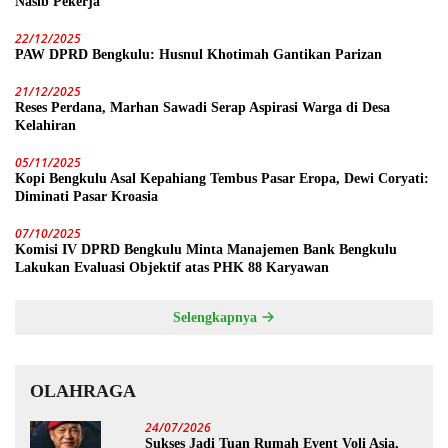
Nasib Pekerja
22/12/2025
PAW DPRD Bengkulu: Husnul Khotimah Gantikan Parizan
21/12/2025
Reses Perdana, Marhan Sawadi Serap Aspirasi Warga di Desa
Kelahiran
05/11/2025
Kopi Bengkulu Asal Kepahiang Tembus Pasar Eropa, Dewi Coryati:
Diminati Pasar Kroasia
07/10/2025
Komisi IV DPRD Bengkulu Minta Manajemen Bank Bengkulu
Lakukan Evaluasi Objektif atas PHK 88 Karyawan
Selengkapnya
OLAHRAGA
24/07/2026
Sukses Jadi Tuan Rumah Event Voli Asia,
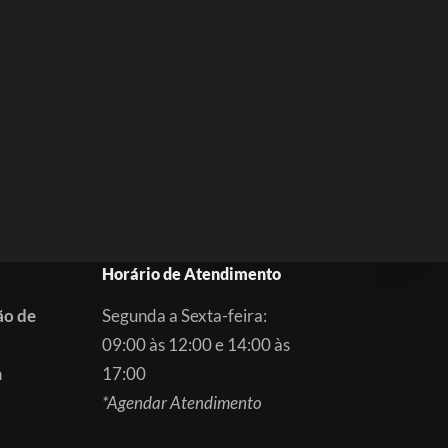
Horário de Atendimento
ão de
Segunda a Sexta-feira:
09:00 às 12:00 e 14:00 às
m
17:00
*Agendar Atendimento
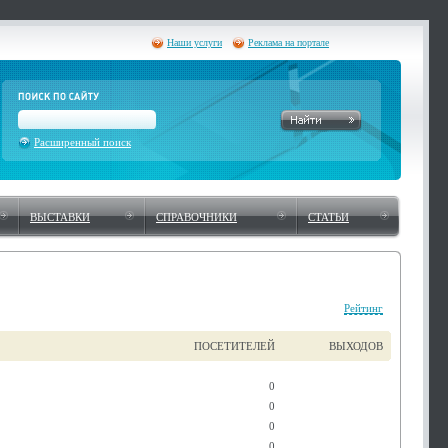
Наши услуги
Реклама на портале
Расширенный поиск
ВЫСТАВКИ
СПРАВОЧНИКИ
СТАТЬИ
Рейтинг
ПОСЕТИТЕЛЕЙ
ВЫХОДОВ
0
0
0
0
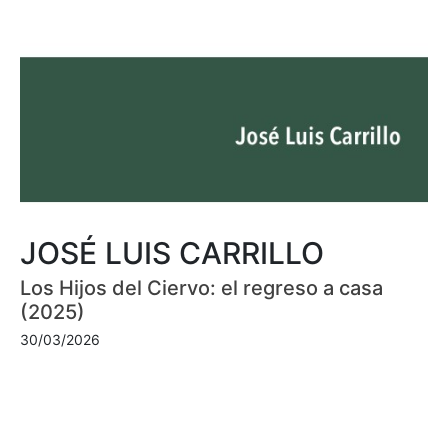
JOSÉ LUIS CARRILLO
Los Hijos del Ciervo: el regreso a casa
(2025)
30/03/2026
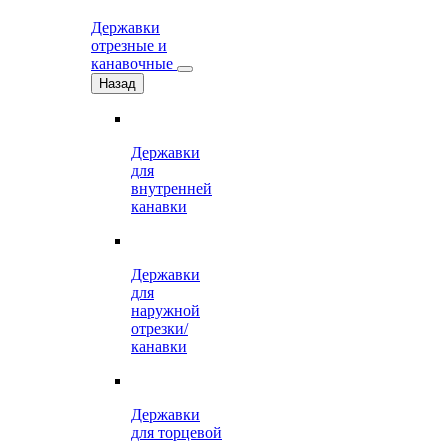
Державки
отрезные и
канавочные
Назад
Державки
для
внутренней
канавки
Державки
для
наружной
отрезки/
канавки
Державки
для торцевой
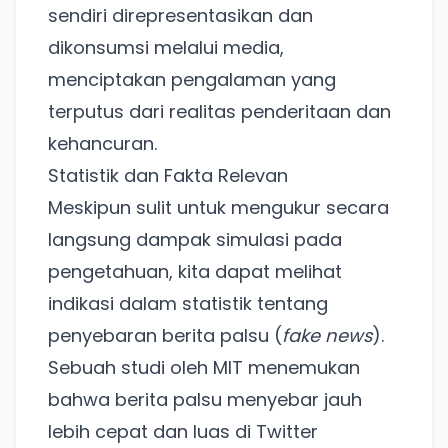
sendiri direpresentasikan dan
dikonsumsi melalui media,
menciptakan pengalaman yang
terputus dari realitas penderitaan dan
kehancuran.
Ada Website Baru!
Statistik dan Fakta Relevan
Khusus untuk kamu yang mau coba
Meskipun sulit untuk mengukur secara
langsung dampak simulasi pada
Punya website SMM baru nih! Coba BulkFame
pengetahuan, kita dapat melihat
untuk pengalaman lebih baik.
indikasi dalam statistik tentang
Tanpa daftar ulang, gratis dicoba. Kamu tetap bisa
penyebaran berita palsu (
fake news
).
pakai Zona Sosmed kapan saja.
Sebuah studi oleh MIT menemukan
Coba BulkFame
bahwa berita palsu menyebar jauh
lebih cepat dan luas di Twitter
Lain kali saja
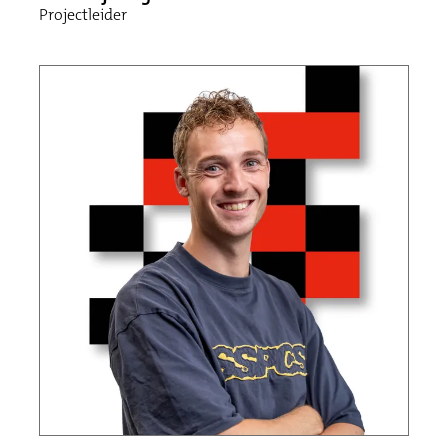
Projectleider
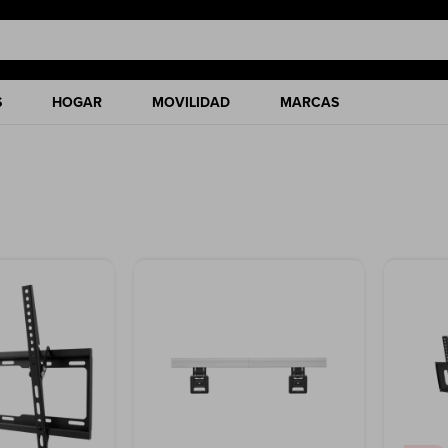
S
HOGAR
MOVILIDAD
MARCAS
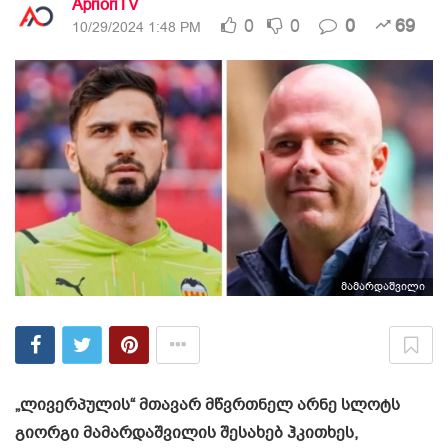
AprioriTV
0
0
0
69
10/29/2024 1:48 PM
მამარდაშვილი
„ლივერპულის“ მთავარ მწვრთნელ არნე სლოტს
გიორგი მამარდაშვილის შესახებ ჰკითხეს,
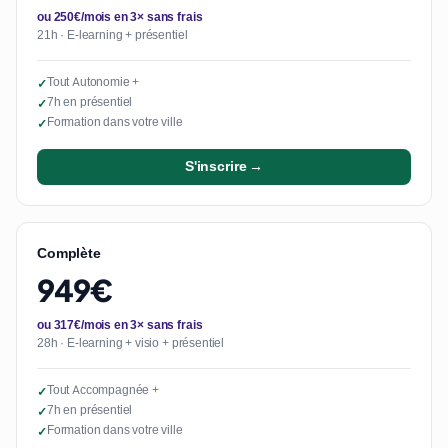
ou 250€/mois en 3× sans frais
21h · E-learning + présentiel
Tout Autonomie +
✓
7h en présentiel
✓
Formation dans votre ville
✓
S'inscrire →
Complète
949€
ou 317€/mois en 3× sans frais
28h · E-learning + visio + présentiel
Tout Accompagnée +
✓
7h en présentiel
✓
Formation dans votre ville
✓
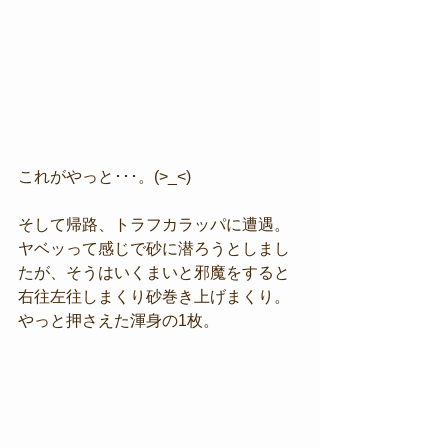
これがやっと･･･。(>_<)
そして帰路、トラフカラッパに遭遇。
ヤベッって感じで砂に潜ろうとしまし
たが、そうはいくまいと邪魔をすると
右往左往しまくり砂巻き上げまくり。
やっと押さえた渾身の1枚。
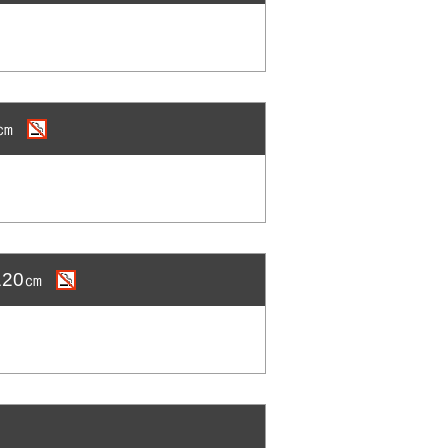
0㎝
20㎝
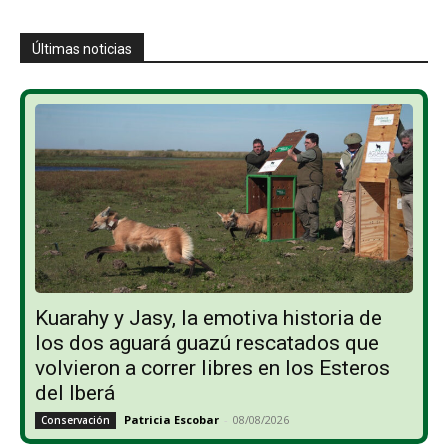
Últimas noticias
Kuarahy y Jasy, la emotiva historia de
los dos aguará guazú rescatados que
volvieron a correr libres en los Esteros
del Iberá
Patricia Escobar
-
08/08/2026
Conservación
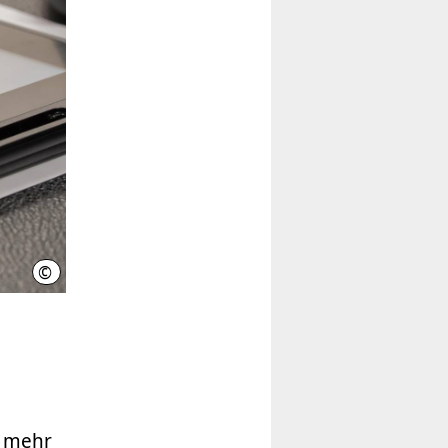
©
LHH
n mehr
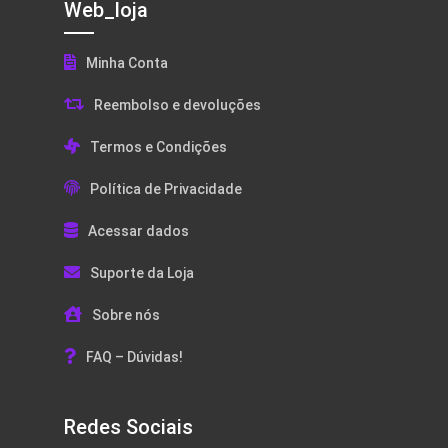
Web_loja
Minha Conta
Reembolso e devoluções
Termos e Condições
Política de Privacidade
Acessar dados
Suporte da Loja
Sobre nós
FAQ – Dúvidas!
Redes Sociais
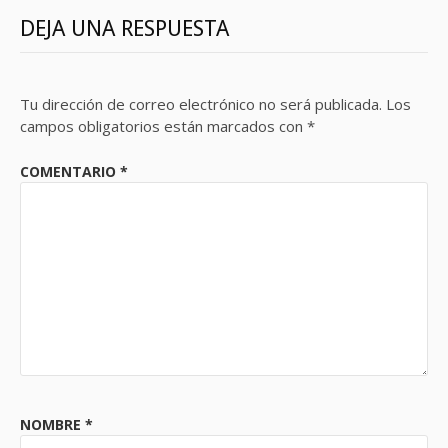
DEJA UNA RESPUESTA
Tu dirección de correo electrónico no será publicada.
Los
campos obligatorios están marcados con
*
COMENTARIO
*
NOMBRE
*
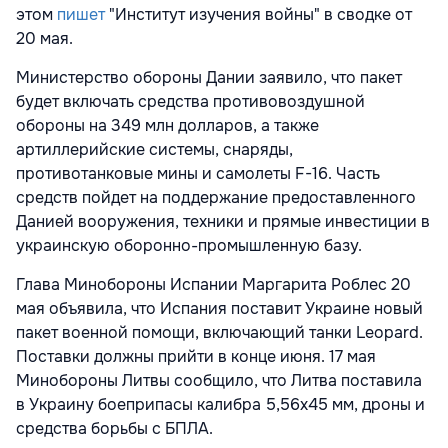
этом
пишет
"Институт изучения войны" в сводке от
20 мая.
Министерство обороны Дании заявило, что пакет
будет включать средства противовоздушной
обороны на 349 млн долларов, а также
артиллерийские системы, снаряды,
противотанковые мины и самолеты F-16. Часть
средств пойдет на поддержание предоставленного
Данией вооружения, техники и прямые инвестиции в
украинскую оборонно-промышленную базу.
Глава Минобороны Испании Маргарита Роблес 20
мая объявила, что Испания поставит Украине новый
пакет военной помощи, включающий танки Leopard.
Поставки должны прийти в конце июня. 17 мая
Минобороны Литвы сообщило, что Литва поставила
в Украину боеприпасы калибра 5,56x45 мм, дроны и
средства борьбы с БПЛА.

INSTRUCTION: Transcribe the text of all these entries line for line, without changing anything, and leave the pictures out of your answer.

EXERCISE SOLUTION:
Nasib Pekerja
22/12/2025
PAW DPRD Bengkulu: Husnul Khotimah Gantikan Parizan
21/12/2025
Reses Perdana, Marhan Sawadi Serap Aspirasi Warga di Desa
Kelahiran
05/11/2025
Kopi Bengkulu Asal Kepahiang Tembus Pasar Eropa, Dewi Coryati:
Diminati Pasar Kroasia
07/10/2025
Komisi IV DPRD Bengkulu Minta Manajemen Bank Bengkulu
Lakukan Evaluasi Objektif atas PHK 88 Karyawan
Selengkapnya
OLAHRAGA
24/07/2026
Sukses Jadi Tuan Rumah Event Voli Asia,
Horário de Atendimento
ão de
Segunda a Sexta-feira:
09:00 às 12:00 e 14:00 às
m
17:00
*Agendar Atendimento
Наши услуги
Реклама на портале
Расширенный поиск
ВЫСТАВКИ
СПРАВОЧНИКИ
СТАТЬИ
Рейтинг
ПОСЕТИТЕЛЕЙ
ВЫХОДОВ
0
0
0
0
JOSÉ LUIS CARRILLO
Los Hijos del Ciervo: el regreso a casa
(2025)
30/03/2026
Державки
отрезные и
канавочные
Назад
Державки
для
внутренней
канавки
Державки
для
наружной
отрезки/
канавки
Державки
для торцевой
sendiri direpresentasikan dan
dikonsumsi melalui media,
menciptakan pengalaman yang
terputus dari realitas penderitaan dan
kehancuran.
Ada Website Baru!
Statistik dan Fakta Relevan
Khusus untuk kamu yang mau coba
Meskipun sulit untuk mengukur secara
langsung dampak simulasi pada
Punya website SMM baru nih! Coba BulkFame
pengetahuan, kita dapat melihat
untuk pengalaman lebih baik.
indikasi dalam statistik tentang
Tanpa daftar ulang, gratis dicoba. Kamu tetap bisa
penyebaran berita palsu (
fake news
).
pakai Zona Sosmed kapan saja.
Sebuah studi oleh MIT menemukan
Coba BulkFame
bahwa berita palsu menyebar jauh
lebih cepat dan luas di Twitter
Lain kali saja
Projectleider
S
HOGAR
MOVILIDAD
MARCAS
AprioriTV
0
0
0
69
10/29/2024 1:48 PM
მამარდაშვილი
„ლივერპულის“ მთავარ მწვრთნელ არნე სლოტს
გიორგი მამარდაშვილის შესახებ ჰკითხეს,
ou 250€/mois en 3× sans frais
21h · E-learning + présentiel
Tout Autonomie +
✓
7h en présentiel
✓
Formation dans votre ville
✓
S'inscrire →
Complète
949€
ou 317€/mois en 3× sans frais
28h · E-learning + visio + présentiel
Tout Accompagnée +
✓
7h en présentiel
✓
Formation dans votre ville
✓
これがやっと･･･。(>_<)
そして帰路、トラフカラッパに遭遇。
ヤベッって感じで砂に潜ろうとしまし
たが、そうはいくまいと邪魔をすると
右往左往しまくり砂巻き上げまくり。
やっと押さえた渾身の1枚。
0㎝
20㎝
Últimas noticias
Kuarahy y Jasy, la emotiva historia de
los dos aguará guazú rescatados que
volvieron a correr libres en los Esteros
del Iberá
Patricia Escobar
-
08/08/2026
Conservación
©
LHH
n mehr
Web_loja
Minha Conta
Reembolso e devoluções
Termos e Condições
Política de Privacidade
Acessar dados
Suporte da Loja
Sobre nós
FAQ – Dúvidas!
Redes Sociais
DEJA UNA RESPUESTA
Tu dirección de correo electrónico no será publicada.
Los
campos obligatorios están marcados con
*
COMENTARIO
*
NOMBRE
*
этом
пишет
"Институт изучения войны" в сводке от
20 мая.
Министерство обороны Дании заявило, что пакет
будет включать средства противовоздушной
обороны на 349 млн долларов, а также
артиллерийские системы, снаряды,
противотанковые мины и самолеты F-16. Часть
средств пойдет на поддержание предоставленного
Данией вооружения, техники и прямые инвестиции в
украинскую оборонно-промышленную базу.
Глава Минобороны Испании Маргарита Роблес 20
мая объявила, что Испания поставит Украине новый
пакет военной помощи, включающий танки Leopard.
Поставки должны прийти в конце июня. 17 мая
Минобороны Литвы сообщило, что Литва поставила
в Украину боеприпасы калибра 5,56x45 мм, дроны и
средства борьбы с БПЛА.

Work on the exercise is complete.